Redwood Materials, the US battery recycler, is receiving US$ 2 billion (EUR 1.87 billion) in loans from the Department of Energy (DoE) to help drive forward its expansion plans.
The funding from the DoE’s Loan Program Office will be drawn in stages to support the phased construction of its battery materials campus in Nevada and to unlock other investments. The company expects the work to require 3 400 construction jobs and, ultimately, a workforce of 1 600.
‘Ultimately, we will produce 100 GWh annually of ultra-thin battery-grade copper foil and cathode-active materials from both new and recycled feedstocks at giga-factory scale in the United States for the first time,’ Redwood says. ‘This will provide enough battery materials to produce more than a million electric vehicles a year domestically.’
‘DOE’s support for this project represents a critical milestone in the United States’ commitment to establishing a domestic battery supply chain rooted in manufacturing and American innovation. Redwood is addressing perhaps the most important supply chain need in electrification and ensuring that the United States can deliver on its clean energy and sustainable transportation plans.’
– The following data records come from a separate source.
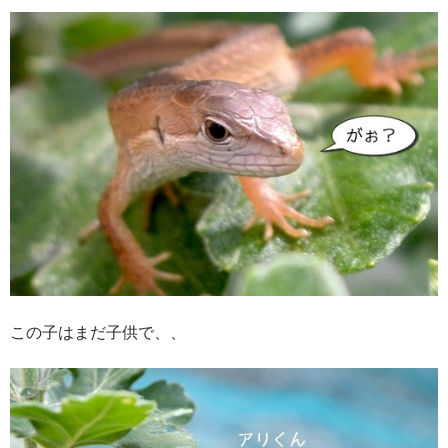
この子はまだ子供で、、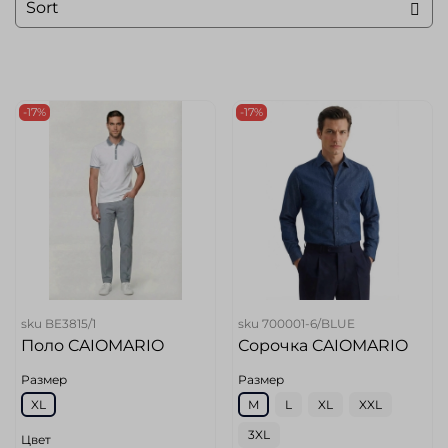
-17%
-17%
sku
BE3815/1
sku
700001-6/BLUE
Поло CAIOMARIO
Сорочка CAIOMARIO
Размер
Размер
XL
M
L
XL
XXL
3XL
Цвет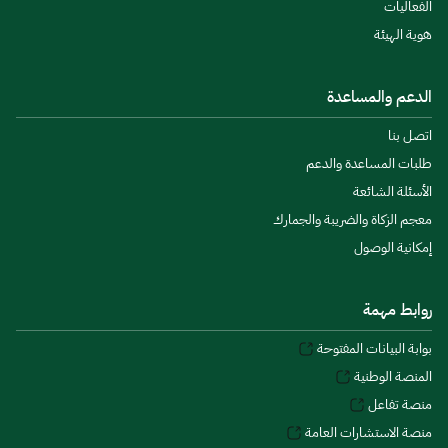
الفعاليات
هوية الهيئة
الدعم والمساعدة
اتصل بنا
طلبات المساعدة والدعم
الأسئلة الشائعة
معجم الزكاة والضريبة والجمارك
إمكانية الوصول
روابط مهمة
بوابة البيانات المفتوحة
المنصة الوطنية
منصة تفاعل
منصة الاستشارات العامة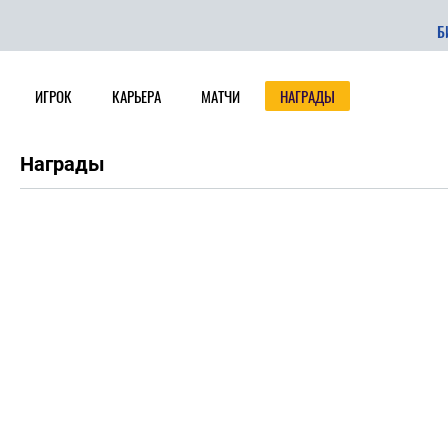
Б
ИГРОК
КАРЬЕРА
МАТЧИ
НАГРАДЫ
Награды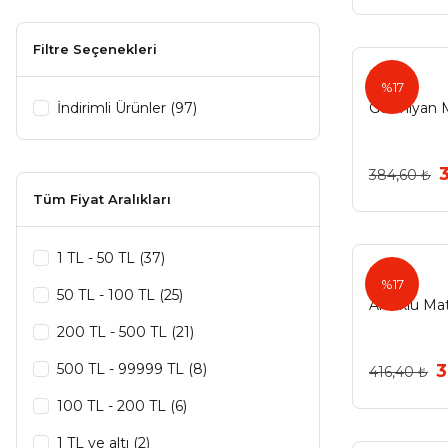
Nobel (3)
Filtre Seçenekleri
Şen (3)
Ermo
%17
System (3)
İndirimli Ürünler (97)
Germiyan 
Array (2)
384,60 ₺
Eryıldız (2)
Tüm Fiyat Aralıkları
Marelli (2)
Pole (2)
1 TL - 50 TL (37)
Ermo
%17
Rober (2)
50 TL - 100 TL (25)
Artuklu Ma
Yeniler (2)
200 TL - 500 TL (21)
Akc (1)
500 TL - 99999 TL (8)
3
416,40 ₺
Arıel (1)
100 TL - 200 TL (6)
Broth (1)
1 TL ve altı (2)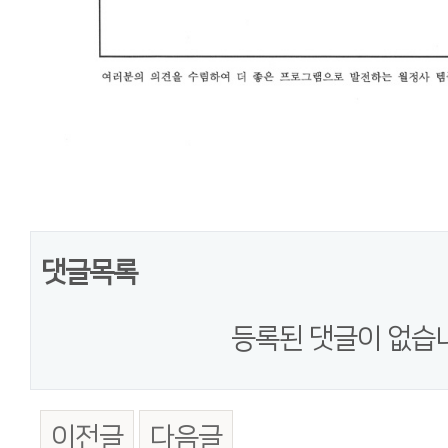
댓글목록
등록된 댓글이 없습
이전글
다음글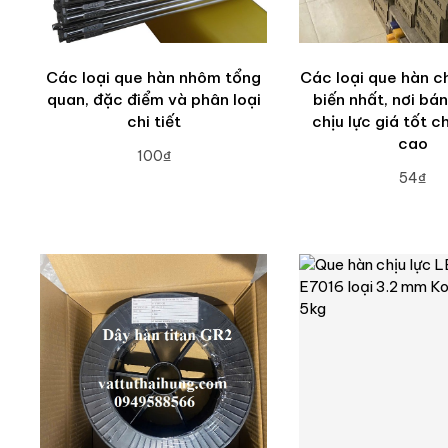
Các loại que hàn nhôm tổng
Các loại que hàn ch
quan, đặc điểm và phân loại
biến nhất, nơi bá
chi tiết
chịu lực giá tốt c
cao
100₫
54₫
ADD TO CART
ADD TO CA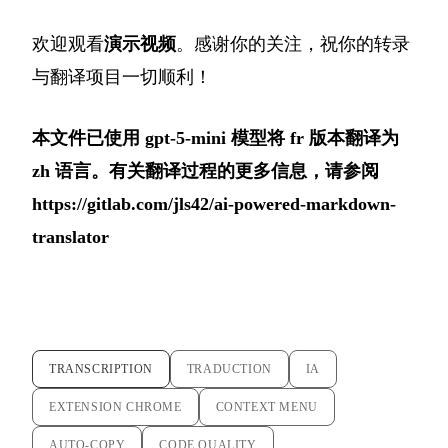
欢迎观看
演示视频
。感谢你的关注，祝你的转录
与翻译项目一切顺利！
本文件已使用 gpt-5-mini 模型将 fr 版本翻译为
zh 语言。有关翻译过程的更多信息，请参阅
https://gitlab.com/jls42/ai-powered-markdown-
translator
TRANSCRIPTION
TRADUCTION
IA
EXTENSION CHROME
CONTEXT MENU
AUTO-COPY
CODE QUALITY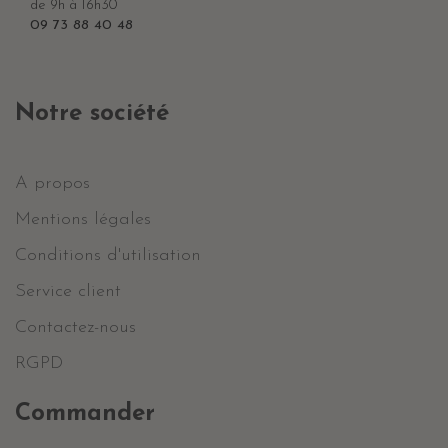
de 9h à 16h30
09 73 88 40 48
Notre société
A propos
Mentions légales
Conditions d'utilisation
Service client
Contactez-nous
RGPD
Commander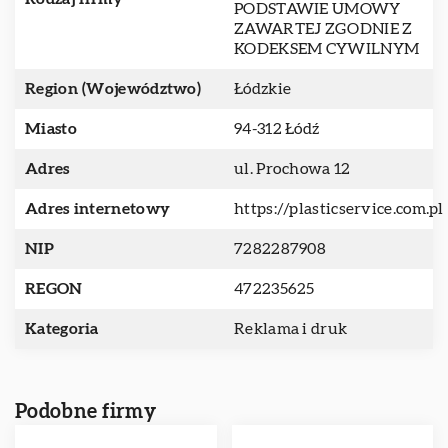
PODSTAWIE UMOWY
ZAWARTEJ ZGODNIE Z
KODEKSEM CYWILNYM
Region (Województwo)
Łódzkie
Miasto
94-312 Łódź
Adres
ul. Prochowa 12
Adres internetowy
https://plasticservice.com.pl
NIP
7282287908
REGON
472235625
Kategoria
Reklama i druk
Podobne firmy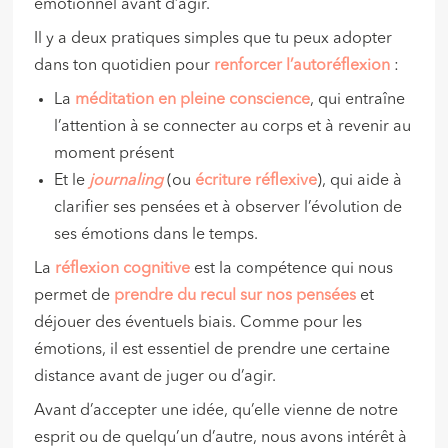
émotionnel avant d’agir.
Il y a deux pratiques simples que tu peux adopter
dans ton quotidien pour
renforcer l’
autoréflexion
:
La
méditation en pleine conscience
, qui entraîne
l’attention à se connecter au corps et à revenir au
moment présent
Et le
journaling
(ou
écriture réflexive
), qui aide à
clarifier ses pensées et à observer l’évolution de
ses émotions dans le temps.
La
réflexion cognitive
est la compétence qui nous
permet de
prendre du recul sur nos pensées
et
déjouer des éventuels biais. Comme pour les
émotions, il est essentiel de prendre une certaine
distance avant de juger ou d’agir.
Avant d’accepter une idée, qu’elle vienne de notre
esprit ou de quelqu’un d’autre, nous avons intérêt à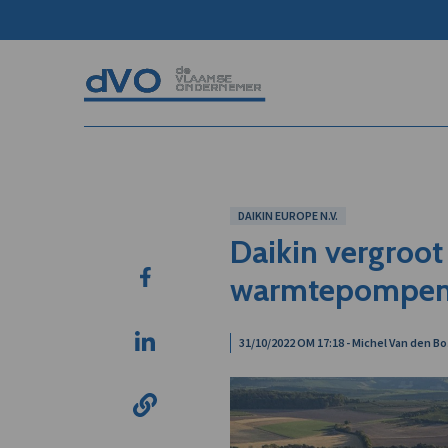
DAIKIN EUROPE N.V.
Daikin vergroot
warmtepompen 
31/10/2022 OM 17:18 - Michel Van den B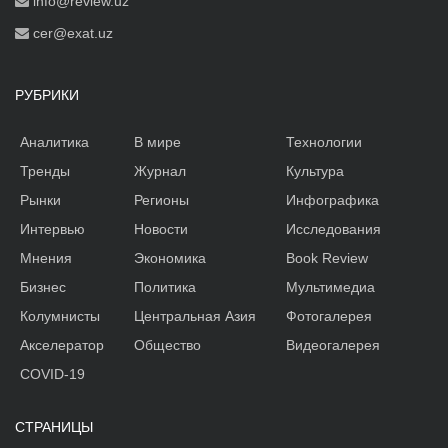
info@review.uz
cer@exat.uz
РУБРИКИ
Аналитика
В мире
Технологии
Тренды
Журнал
Культура
Рынки
Регионы
Инфографика
Интервью
Новости
Исследования
Мнения
Экономика
Book Review
Бизнес
Политика
Мультимедиа
Колумнисты
Центральная Азия
Фотогалерея
Акселератор
Общество
Видеогалерея
COVID-19
СТРАНИЦЫ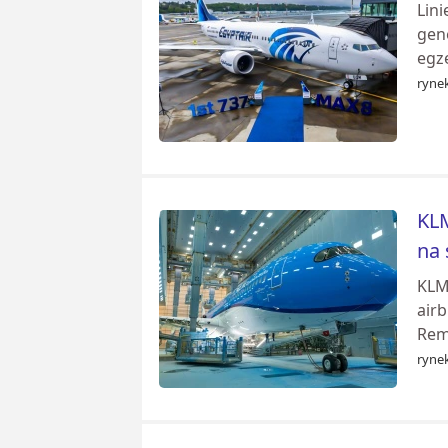
Lin
gen
egz
rynek
KLM
na
KLM
air
Rem
rynek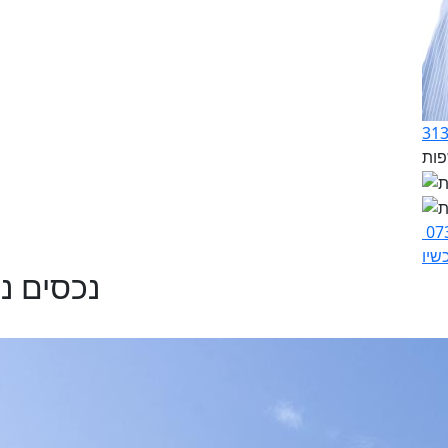
07
שיו
נכסים נ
This is the latest development for the growing specialist in sustainability. In January, electronic and electrical giant Panasonic announced a deal by which Redwood will supply cathodes to its new electric vehicle battery production facility in Kansas due to come online in 2025. Redwood’s partnership with Panasonic began in 2019 at the facility in Nevada which the manufacturer shares with Tesla.
In 2022, Redwood announced a series of partnerships with Ford, Volvo and Volkswagen, among others, to recycle electric vehicle batteries.